# DANE DO PRZETWORZENIA:
"""

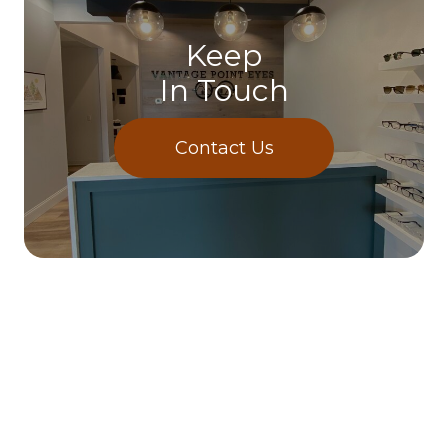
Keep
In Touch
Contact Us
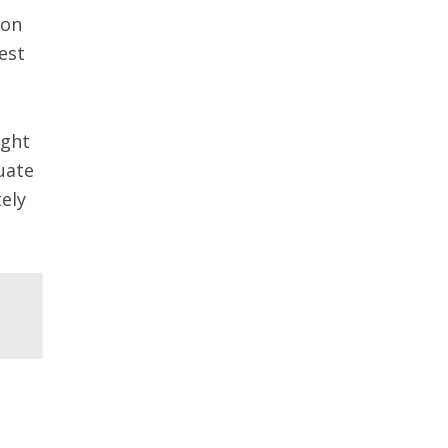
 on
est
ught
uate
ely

"""
"""

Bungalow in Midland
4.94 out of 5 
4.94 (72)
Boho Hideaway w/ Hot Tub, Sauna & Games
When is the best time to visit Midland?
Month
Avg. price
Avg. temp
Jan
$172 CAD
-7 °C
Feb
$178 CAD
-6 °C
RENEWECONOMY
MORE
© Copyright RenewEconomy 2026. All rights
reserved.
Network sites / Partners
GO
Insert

"""

# WYMAGANIA ZADANIA:
Proszę zebrać z materiału wszystkie wiersze zawierające słowo „Midland”. Wielkość liter ma znaczenie.

# ODPOWIEDŹ DO ZADANIA:
Bungalow in Midland
When is the best time to visit Midland?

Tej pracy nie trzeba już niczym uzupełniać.